Cache unfriendly Code:

int sumarraycols (char a[m][n]) {    int i, j, sum = 0;     for (j = 0; J < N; J + +)         for (i = 0; i < M; i++)            Sum + = A[i][j];    return sum;}

This code is prioritized by column and is a bit more complicated. We only look at a relatively simple situation:

    1. When N=b, M*n > C, E is the number of lines of Cacheline, which is c/b. See what happens: When you access a[0][0]~a[e-1][0], each time you create the cache miss and then access A[e][0]~a[m-1][0], the 0~m-e-1 row cacheline is overwritten, so when you access a[0][0]~a[ M-1][0] will always cause the cache miss. When accessing a[0][1]~a[m-1][1], divided into 2 processes, the former 0~m-e-1 line because it is overwritten, so the cache will not hit, and in the M-e~e-1 line, that is, access to a[m-e][1]~a[e-1][1], due to not be overwritten, These rows will be hit. So there is a total of m+2* (M-E) * (N-1) times the cache miss. The non-hit rate can be calculated as: 2-2e/m-1/n+2e/(m*n). Visible, when m>=2e, do not hit >=1.

When the m,n is given a larger value, the test result will be that the column-first-access program runs much longer than the line-first-access program runs.

In multicore environments, "pseudo-sharing problems" occur whenever different threads or processes access different content of the same cacheline. Such problems are more subtle and difficult to spot.

6. GCC Attribute

7. header File <linux/cache.h> interpretation

The code's not going to stick.

A. L1_cache_align (x) This macro

#define L1_CACHE_ALIGN (x) ALIGN (x, L1_cache_bytes)//linux/kernel.h#define __ALIGN_KERNEL (x, a) __align_ Kernel_mask (x, (typeof (X)) (a)-1) #define __ALIGN_KERNEL_MASK (x, Mask) (((x) + (mask)) & ~ (mask))

The macro returns the Cacheline boundary address of the beginning of the memory area to which X points.

B. ____cacheline_aligned macro

#define Smp_cache_bytes l1_cache_bytes#define ____cacheline_aligned __attribute__ ((__aligned__ (SMP_CACHE_BYTES)))

The macro is a GCC property that makes spatial alignment of the defined data structure, aligning the starting position to the Cacheline

C. __cacheline_aligned macros

#define __cacheline_aligned __attribute__ ((__aligned__ (smp_cache_bytes), __section__ (". Data: cacheline_aligned")))

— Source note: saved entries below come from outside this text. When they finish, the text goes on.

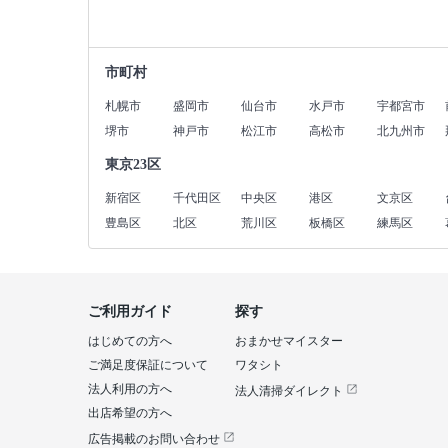
市町村
札幌市
盛岡市
仙台市
水戸市
宇都宮市
堺市
神戸市
松江市
高松市
北九州市
東京23区
新宿区
千代田区
中央区
港区
文京区
豊島区
北区
荒川区
板橋区
練馬区
ご利用ガイド
探す
はじめての方へ
おまかせマイスター
ご満足度保証について
ワタシト
法人利用の方へ
法人清掃ダイレクト
出店希望の方へ
広告掲載のお問い合わせ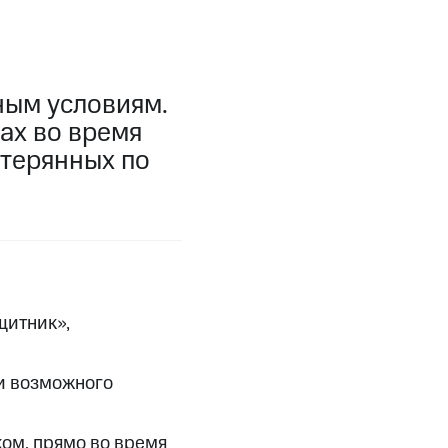
фитнес
Приложения от МТС
Приложения
ным условиям.
ах во время
Финансы
отерянных по
щитник»,
ли возможного
угого оператора
Оплата
Интернет-магазин
ом, прямо во время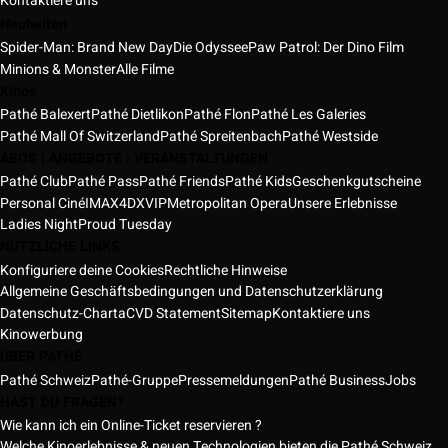
Kontaktiere uns
Neuheiten
Spider-Man: Brand New Day
Die Odyssee
Paw Patrol: Der Dino Film
Minions & Monster
Alle Filme
Kinos
Pathé Balexert
Pathé Dietlikon
Pathé Flon
Pathé Les Galeries
Pathé Mall Of Switzerland
Pathé Spreitenbach
Pathé Westside
ABOS | ANGEBOTE | VERANSTALTUNGEN
Pathé Club
Pathé Pass
Pathé Friends
Pathé Kids
Geschenkgutscheine
Personal Ciné
IMAX
4DX
VIP
Metropolitan Opera
Unsere Erlebnisse
Ladies Night
Proud Tuesday
NÜTZLICHE LINKS
Konfiguriere deine Cookies
Rechtliche Hinweise
Allgemeine Geschäftsbedingungen und Datenschutzerklärung
Datenschutz-Charta
CVD Statement
Sitemap
Kontaktiere uns
Kinowerbung
ÜBER PATHÉ
Pathé Schweiz
Pathé-Gruppe
Pressemeldungen
Pathé Business
Jobs
HAST DU FRAGEN?
Wie kann ich ein Online-Ticket reservieren ?
Welche Kinoerlebnisse & neuen Technologien bieten die Pathé Schweiz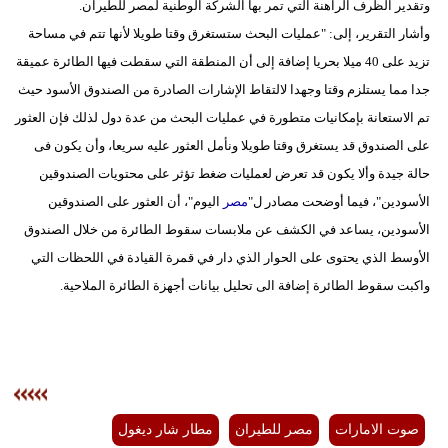
وتقدير الظرف الراهنة التي تمر بها الشركة الوطنية لمصر للطيران.
وأشار التقرير، إلى: "عمليات البحث ستستغرق وقتا طويلا لأنها تتم في مساحة
تزيد على 40 ميلا بحريا إضافة إلى أن المنطقة التي سقطت فيها الطائرة عميقة
جدا مما يستلزم وقتا وجهدا لالتقاط الإشارات الصادرة من الصندوق الأسود حيث
تم الاستعانة بإمكانيات متطورة في عمليات البحث من عدة دول لذلك فإن العثور
على الصندوق قد يستغرق وقتا طويلا ونأمل العثور عليه سريعا، وأن يكون فى
حالة جيدة وألا يكون قد تعرض لعمليات ضغط تؤثر على محتويات الصندوقين
الأسودين"، فيما أوضحت مصادر ل"
مصر
اليوم"، أن العثور على الصندوقين
الأسودين، يساعد في الكشف عن ملابسات سقوط الطائرة من خلال الصندوق
الأوسط الذي يحتوى على الحوار الذي دار في قمرة القيادة في اللحظات التي
واكبت سقوط الطائرة إضافة الى تحليل بيانات أجهزة الطائرة الملاحية.
صوت الامارات
مصر للطيران
مطار شار ديغول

The data is assigned to the cacheline_aligned sub-segment of the data segment, and the starting position of the information is aligned Cacheline. Cacheline_aligned is defined under ARCH/XXX/KERNEL/VMLINUZ.LDS.S, interested readers can check their own code

B and C macros look similar, with only 2 underscores, the difference being that the former is used for local data declarations, which are declared on global data and can be placed in the. Data segment

Some of the key data structures in multiprocessor architectures are declared using cacheline_aligned, such as:

//Linux+v3.1.1/arch/ia64/kernel/numa.c#l27U16 Cpu_to_node_map[nr_cpus] __cacheline_aligned;
This prevents each CPU from causing false sharing when it reads and writes to its own map.

CPU performance Explore-linux cache mechanism

Contact Us

The content source of this page is from Internet, which doesn't represent Alibaba Cloud's opinion; products and services mentioned on that page don't have any relationship with Alibaba Cloud. If the content of the page makes you feel confusing, please write us an email, we will handle the problem within 5 days after receiving your email.

If you find any instances of plagiarism from the community, please send an email to: info-contact@alibabacloud.com and provide relevant evidence. A staff member will contact you within 5 working days.

A Free Trial That Lets You Build Big!

Start building with 50+ products and up to 12 months usage for Elastic Compute Service

  • Sales Support

    1 on 1 presale consultation

  • After-Sales Support

    24/7 Technical Support 6 Free Tickets per Quarter Faster Response

  • Alibaba Cloud offers highly flexible support services tailored to meet your exact needs.